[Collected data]

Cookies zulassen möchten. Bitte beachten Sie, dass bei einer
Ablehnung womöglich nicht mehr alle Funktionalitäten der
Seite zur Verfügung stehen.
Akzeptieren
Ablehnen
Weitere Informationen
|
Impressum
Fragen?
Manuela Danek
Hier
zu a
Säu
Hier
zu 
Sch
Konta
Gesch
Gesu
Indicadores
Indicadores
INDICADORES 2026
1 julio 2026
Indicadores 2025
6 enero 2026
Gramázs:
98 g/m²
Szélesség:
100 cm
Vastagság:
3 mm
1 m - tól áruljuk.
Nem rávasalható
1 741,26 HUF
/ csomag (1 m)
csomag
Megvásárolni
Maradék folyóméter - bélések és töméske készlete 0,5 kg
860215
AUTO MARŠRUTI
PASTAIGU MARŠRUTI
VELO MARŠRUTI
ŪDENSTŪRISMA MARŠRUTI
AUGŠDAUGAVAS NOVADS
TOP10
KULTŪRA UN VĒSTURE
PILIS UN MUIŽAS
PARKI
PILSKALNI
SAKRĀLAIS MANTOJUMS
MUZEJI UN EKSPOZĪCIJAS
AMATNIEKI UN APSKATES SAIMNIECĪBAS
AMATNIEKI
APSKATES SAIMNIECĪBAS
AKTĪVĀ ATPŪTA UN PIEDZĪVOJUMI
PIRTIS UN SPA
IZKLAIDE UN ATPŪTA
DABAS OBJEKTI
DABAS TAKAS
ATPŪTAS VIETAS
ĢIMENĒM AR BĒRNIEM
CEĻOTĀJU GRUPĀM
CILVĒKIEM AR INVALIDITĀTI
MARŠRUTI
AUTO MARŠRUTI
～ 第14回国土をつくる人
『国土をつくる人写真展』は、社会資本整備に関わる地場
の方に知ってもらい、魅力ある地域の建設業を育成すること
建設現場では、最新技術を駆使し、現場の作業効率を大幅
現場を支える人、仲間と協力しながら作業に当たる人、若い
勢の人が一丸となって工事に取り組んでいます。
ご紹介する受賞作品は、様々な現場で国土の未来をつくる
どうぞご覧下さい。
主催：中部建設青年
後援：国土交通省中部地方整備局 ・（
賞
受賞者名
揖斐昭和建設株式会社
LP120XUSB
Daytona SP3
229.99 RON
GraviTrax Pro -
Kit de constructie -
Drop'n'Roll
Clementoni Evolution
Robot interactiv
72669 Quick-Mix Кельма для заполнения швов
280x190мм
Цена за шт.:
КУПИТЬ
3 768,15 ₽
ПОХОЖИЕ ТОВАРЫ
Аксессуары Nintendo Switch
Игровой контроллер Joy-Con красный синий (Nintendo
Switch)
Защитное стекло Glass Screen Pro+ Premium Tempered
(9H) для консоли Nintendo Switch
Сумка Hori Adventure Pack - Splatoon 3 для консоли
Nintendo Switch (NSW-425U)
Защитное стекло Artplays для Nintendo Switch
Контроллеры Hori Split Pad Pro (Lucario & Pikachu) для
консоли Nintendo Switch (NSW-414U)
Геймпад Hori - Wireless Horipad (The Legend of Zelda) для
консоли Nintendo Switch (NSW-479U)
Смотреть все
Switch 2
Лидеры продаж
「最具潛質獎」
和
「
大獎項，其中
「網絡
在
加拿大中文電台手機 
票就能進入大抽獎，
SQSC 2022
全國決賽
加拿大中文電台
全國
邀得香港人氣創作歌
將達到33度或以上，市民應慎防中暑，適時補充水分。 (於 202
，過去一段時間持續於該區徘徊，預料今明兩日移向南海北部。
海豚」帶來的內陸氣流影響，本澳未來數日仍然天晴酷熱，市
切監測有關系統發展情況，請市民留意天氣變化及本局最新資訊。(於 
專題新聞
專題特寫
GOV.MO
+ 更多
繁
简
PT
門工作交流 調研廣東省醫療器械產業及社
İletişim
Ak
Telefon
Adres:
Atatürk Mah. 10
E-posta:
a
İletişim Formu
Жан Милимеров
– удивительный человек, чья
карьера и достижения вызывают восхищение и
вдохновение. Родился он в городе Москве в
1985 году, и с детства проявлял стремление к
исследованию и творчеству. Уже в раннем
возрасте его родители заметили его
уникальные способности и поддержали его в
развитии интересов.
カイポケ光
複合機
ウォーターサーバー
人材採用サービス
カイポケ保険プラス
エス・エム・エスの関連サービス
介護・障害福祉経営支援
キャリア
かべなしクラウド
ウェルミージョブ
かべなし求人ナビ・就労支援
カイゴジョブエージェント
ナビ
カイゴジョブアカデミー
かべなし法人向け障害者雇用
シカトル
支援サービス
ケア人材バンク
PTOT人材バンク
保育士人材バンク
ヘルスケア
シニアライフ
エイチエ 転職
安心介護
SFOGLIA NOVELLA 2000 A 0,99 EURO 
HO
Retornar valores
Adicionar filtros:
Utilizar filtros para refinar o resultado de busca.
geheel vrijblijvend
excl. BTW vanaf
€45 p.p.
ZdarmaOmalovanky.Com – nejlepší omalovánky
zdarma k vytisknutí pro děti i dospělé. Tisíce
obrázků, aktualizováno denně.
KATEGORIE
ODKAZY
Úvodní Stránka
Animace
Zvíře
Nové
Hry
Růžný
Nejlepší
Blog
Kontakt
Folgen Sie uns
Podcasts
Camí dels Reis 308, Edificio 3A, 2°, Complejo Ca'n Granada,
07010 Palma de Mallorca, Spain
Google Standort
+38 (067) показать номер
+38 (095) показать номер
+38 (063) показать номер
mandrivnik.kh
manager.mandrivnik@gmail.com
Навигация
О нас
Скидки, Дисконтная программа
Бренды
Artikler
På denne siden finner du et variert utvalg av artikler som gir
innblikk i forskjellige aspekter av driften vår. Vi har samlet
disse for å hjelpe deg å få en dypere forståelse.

Work item
The first line of the entries above marks where to begin; repeat each line exactly through the one that contains "карьера и достижения вызывают восхищение и", and include that line.

Reply
Cookies zulassen möchten. Bitte beachten Sie, dass bei einer
Ablehnung womöglich nicht mehr alle Funktionalitäten der
Seite zur Verfügung stehen.
Akzeptieren
Ablehnen
Weitere Informationen
|
Impressum
Fragen?
Manuela Danek
Hier
zu a
Säu
Hier
zu 
Sch
Konta
Gesch
Gesu
Indicadores
Indicadores
INDICADORES 2026
1 julio 2026
Indicadores 2025
6 enero 2026
Gramázs:
98 g/m²
Szélesség:
100 cm
Vastagság:
3 mm
1 m - tól áruljuk.
Nem rávasalható
1 741,26 HUF
/ csomag (1 m)
csomag
Megvásárolni
Maradék folyóméter - bélések és töméske készlete 0,5 kg
860215
AUTO MARŠRUTI
PASTAIGU MARŠRUTI
VELO MARŠRUTI
ŪDENSTŪRISMA MARŠRUTI
AUGŠDAUGAVAS NOVADS
TOP10
KULTŪRA UN VĒSTURE
PILIS UN MUIŽAS
PARKI
PILSKALNI
SAKRĀLAIS MANTOJUMS
MUZEJI UN EKSPOZĪCIJAS
AMATNIEKI UN APSKATES SAIMNIECĪBAS
AMATNIEKI
APSKATES SAIMNIECĪBAS
AKTĪVĀ ATPŪTA UN PIEDZĪVOJUMI
PIRTIS UN SPA
IZKLAIDE UN ATPŪTA
DABAS OBJEKTI
DABAS TAKAS
ATPŪTAS VIETAS
ĢIMENĒM AR BĒRNIEM
CEĻOTĀJU GRUPĀM
CILVĒKIEM AR INVALIDITĀTI
MARŠRUTI
AUTO MARŠRUTI
～ 第14回国土をつくる人
『国土をつくる人写真展』は、社会資本整備に関わる地場
の方に知ってもらい、魅力ある地域の建設業を育成すること
建設現場では、最新技術を駆使し、現場の作業効率を大幅
現場を支える人、仲間と協力しながら作業に当たる人、若い
勢の人が一丸となって工事に取り組んでいます。
ご紹介する受賞作品は、様々な現場で国土の未来をつくる
どうぞご覧下さい。
主催：中部建設青年
後援：国土交通省中部地方整備局 ・（
賞
受賞者名
揖斐昭和建設株式会社
LP120XUSB
Daytona SP3
229.99 RON
GraviTrax Pro -
Kit de constructie -
Drop'n'Roll
Clementoni Evolution
Robot interactiv
72669 Quick-Mix Кельма для заполнения швов
280x190мм
Цена за шт.:
КУПИТЬ
3 768,15 ₽
ПОХОЖИЕ ТОВАРЫ
Аксессуары Nintendo Switch
Игровой контроллер Joy-Con красный синий (Nintendo
Switch)
Защитное стекло Glass Screen Pro+ Premium Tempered
(9H) для консоли Nintendo Switch
Сумка Hori Adventure Pack - Splatoon 3 для консоли
Nintendo Switch (NSW-425U)
Защитное стекло Artplays для Nintendo Switch
Контроллеры Hori Split Pad Pro (Lucario & Pikachu) для
консоли Nintendo Switch (NSW-414U)
Геймпад Hori - Wireless Horipad (The Legend of Zelda) для
консоли Nintendo Switch (NSW-479U)
Смотреть все
Switch 2
Лидеры продаж
「最具潛質獎」
和
「
大獎項，其中
「網絡
在
加拿大中文電台手機 
票就能進入大抽獎，
SQSC 2022
全國決賽
加拿大中文電台
全國
邀得香港人氣創作歌
將達到33度或以上，市民應慎防中暑，適時補充水分。 (於 202
，過去一段時間持續於該區徘徊，預料今明兩日移向南海北部。
海豚」帶來的內陸氣流影響，本澳未來數日仍然天晴酷熱，市
切監測有關系統發展情況，請市民留意天氣變化及本局最新資訊。(於 
專題新聞
專題特寫
GOV.MO
+ 更多
繁
简
PT
門工作交流 調研廣東省醫療器械產業及社
İletişim
Ak
Telefon
Adres:
Atatürk Mah. 10
E-posta:
a
İletişim Formu
Жан Милимеров
– удивительный человек, чья
карьера и достижения вызывают восхищение и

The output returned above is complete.